A Dublin gold firm has seen a dramatic surge in Northern Ireland-based clients in recent months, as fears of a no-deal Brexit grow.
The number of clients from Northern Ireland purchasing or storing gold has jumped by 70%, said Merrion Vaults, the gold-storage specialist.
“In the five years our vault has been selling and storing gold, we have never seen such a demand as this current rush,” said co-founder Seamus Fahy in a statement on Monday.
He noted that the clients looking to move gold out of the UK and into Ireland include investors, pension managers and small businesses, among others, and that the rush had begun long before recent no-deal Brexit warnings from the Bank of England.
“They believe that, until there is stability in the UK economy, investing in gold is the safest option,” he explained.
Investing in gold is considered as a good way to hedge against inflation, which could soar if Britain crashes out of the European Union without a deal and the value of sterling collapses.
In November, Goldcore, another Dublin-based firm, announced that it had introduced institutional-grade gold vaults, saying it expected the Irish capital to rival London as a preferred gold storage location.

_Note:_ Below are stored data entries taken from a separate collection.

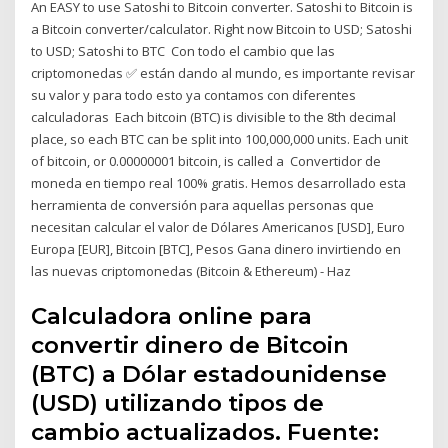
An EASY to use Satoshi to Bitcoin converter. Satoshi to Bitcoin is
a Bitcoin converter/calculator. Right now Bitcoin to USD; Satoshi
to USD; Satoshi to BTC Con todo el cambio que las
criptomonedas ✅ están dando al mundo, es importante revisar
su valor y para todo esto ya contamos con diferentes
calculadoras Each bitcoin (BTC) is divisible to the 8th decimal
place, so each BTC can be split into 100,000,000 units. Each unit
of bitcoin, or 0.00000001 bitcoin, is called a Convertidor de
moneda en tiempo real 100% gratis. Hemos desarrollado esta
herramienta de conversión para aquellas personas que
necesitan calcular el valor de Dólares Americanos [USD], Euro
Europa [EUR], Bitcoin [BTC], Pesos Gana dinero invirtiendo en
las nuevas criptomonedas (Bitcoin & Ethereum) - Haz
Calculadora online para
convertir dinero de Bitcoin
(BTC) a Dólar estadounidense
(USD) utilizando tipos de
cambio actualizados. Fuente:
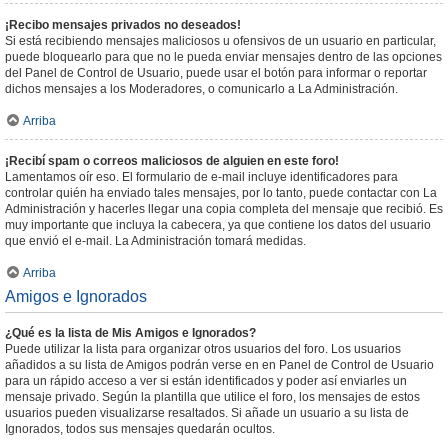
¡Recibo mensajes privados no deseados!
Si está recibiendo mensajes maliciosos u ofensivos de un usuario en particular,
puede bloquearlo para que no le pueda enviar mensajes dentro de las opciones
del Panel de Control de Usuario, puede usar el botón para informar o reportar
dichos mensajes a los Moderadores, o comunicarlo a La Administración.
Arriba
¡Recibí spam o correos maliciosos de alguien en este foro!
Lamentamos oír eso. El formulario de e-mail incluye identificadores para
controlar quién ha enviado tales mensajes, por lo tanto, puede contactar con La
Administración y hacerles llegar una copia completa del mensaje que recibió. Es
muy importante que incluya la cabecera, ya que contiene los datos del usuario
que envió el e-mail. La Administración tomará medidas.
Arriba
Amigos e Ignorados
¿Qué es la lista de Mis Amigos e Ignorados?
Puede utilizar la lista para organizar otros usuarios del foro. Los usuarios
añadidos a su lista de Amigos podrán verse en en Panel de Control de Usuario
para un rápido acceso a ver si están identificados y poder así enviarles un
mensaje privado. Según la plantilla que utilice el foro, los mensajes de estos
usuarios pueden visualizarse resaltados. Si añade un usuario a su lista de
Ignorados, todos sus mensajes quedarán ocultos.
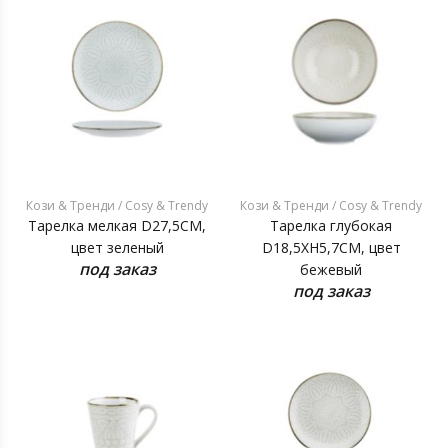
Кози & Тренди / Cosy & Trendy
Кози & Тренди / Cosy & Trendy
Тарелка мелкая D27,5CM,
Тарелка глубокая
цвет зеленый
D18,5XH5,7CM, цвет
под заказ
бежевый
под заказ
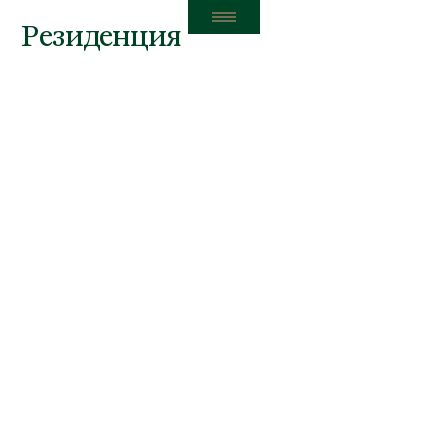
Резиденция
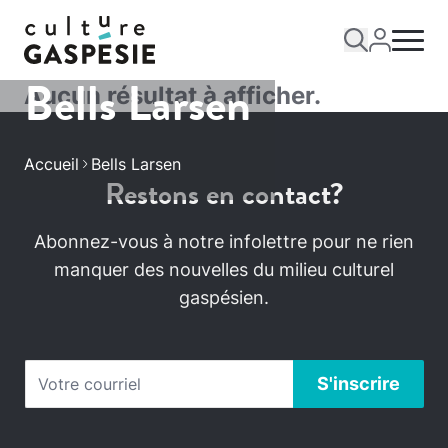
Bells Larsen
Aucun résultat à afficher.
Accueil
Bells Larsen
Restons en contact?
Abonnez-vous à notre infolettre pour ne rien
manquer des nouvelles du milieu culturel
gaspésien.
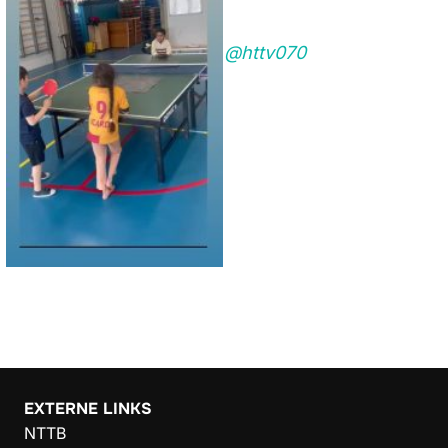
@httv070
EXTERNE LINKS
NTTB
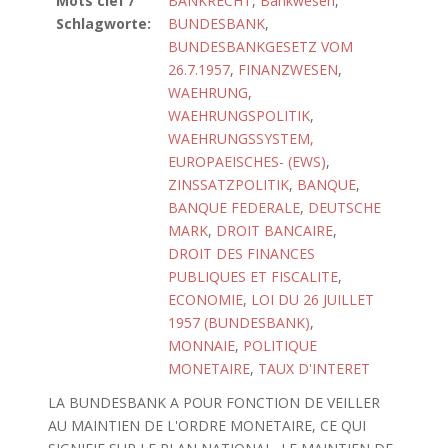
Mots clef /
BANKRECHT
,
Bankwesen
,
Schlagworte:
BUNDESBANK
,
BUNDESBANKGESETZ VOM
26.7.1957
,
FINANZWESEN
,
WAEHRUNG
,
WAEHRUNGSPOLITIK
,
WAEHRUNGSSYSTEM,
EUROPAEISCHES- (EWS)
,
ZINSSATZPOLITIK
,
BANQUE
,
BANQUE FEDERALE
,
DEUTSCHE
MARK
,
DROIT BANCAIRE
,
DROIT DES FINANCES
PUBLIQUES ET FISCALITE
,
ECONOMIE
,
LOI DU 26 JUILLET
1957 (BUNDESBANK)
,
MONNAIE
,
POLITIQUE
MONETAIRE
,
TAUX D'INTERET
LA BUNDESBANK A POUR FONCTION DE VEILLER
AU MAINTIEN DE L'ORDRE MONETAIRE, CE QUI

“We expect demand in Dublin to exceed that of London sometime in 2019 as UK and Irish clients seek to spread their holdings across jurisdictions,” GoldCore CEO Stephen Flood said. The firm has opened a secure storage facility in the city.

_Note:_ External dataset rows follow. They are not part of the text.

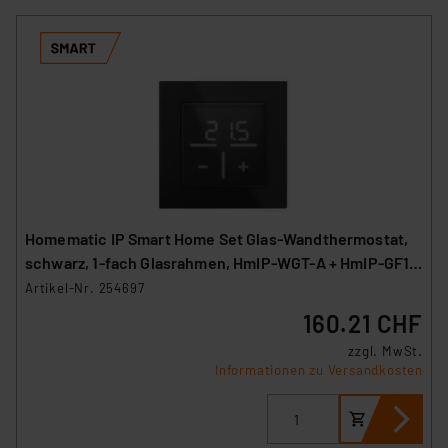
Homematic IP Smart Home Set Glas-Wandthermostat,
schwarz, 1-fach Glasrahmen, HmIP-WGT-A + HmIP-GF1-
A
Artikel-Nr. 254697
160.21 CHF
zzgl. MwSt.
Informationen zu Versandkosten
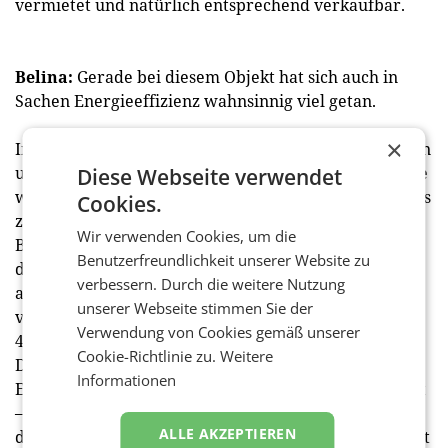
vermietet und natürlich entsprechend verkaufbar.
Belina:
Gerade bei diesem Objekt hat sich auch in
Sachen Energieeffizienz wahnsinnig viel getan.
×
Investoren möchten heute nicht ältere Objekte kaufen
und dann in ein paar Jahren Kopfweh bekommen. Die
Diese Webseite verwendet
wollen entweder einen Neubau oder ein Gebäude, das
Cookies.
zumindest vom technischen Standard und von der
Wir verwenden Cookies, um die
Bauqualität einem Neubau entspricht. Das MGC ist
Benutzerfreundlichkeit unserer Website zu
dafür ein herausragendes Beispiel und das kommt
verbessern. Durch die weitere Nutzung
auch gut bei Investoren an. Der Marktpreis für gut
unserer Webseite stimmen Sie der
vermietete Bürohäuser liegt aktuell ca. bei 3,75 bis
Verwendung von Cookies gemäß unserer
4,50 % Rendite, das MGC gibt's um rd. 5,70 %.
Cookie-Richtlinie zu.
Weitere
Das liegt sowohl am Volumen wie eben auch am
Informationen
Einkaufspreis, weil es nicht als „Neubau” gegolten hat
– obwohl ca. ein Drittel der Gesamtfläche als Neubau
ALLE AKZEPTIEREN
dazugekommen ist und vor das „alte” Gebäude gesetzt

Geopolitical risks including Brexit and burgeoning trade wars prompted the expansion of GoldCore’s offerings. Though investors have generally been more interested in gold following Donald Trump’s election victory, October and November saw the commodity’s first monthly gains since March.
The wide expectation that the Federal Reserve would continue increasing interest rates is thought to have dented demand for gold, which does not pay interest. But recent remarks by Fed chairman Jerome Powell, who suggested that the central bank was rethinking its strategy, suggest that the commodity could be poised for a rally.
Goldmach Sachs said last week that gold would benefit from increased demand if US economic growth slowed.
But a 1 November report from JPMorgan Chase advised that, to cushion themselves from geopolitical impacts, investors should actually avoid traditional safe havens such as gold. Instead, the bank advised, they should consider taking out stakes in the dollar or in indexes that measure stock market volatility.
Gold investors were startled earlier this year when central banks in Poland and Hungary — two large eastern European economies — sought to diversify their holdings by purchasing the commodity. Central banks around the world now hold about £990bn ($1.3trn) in gold reserves, according to the IMF.
Though that is well below all-time peak levels, central banks are expected to increase their purchases of the commodity this year for the first time since 2013.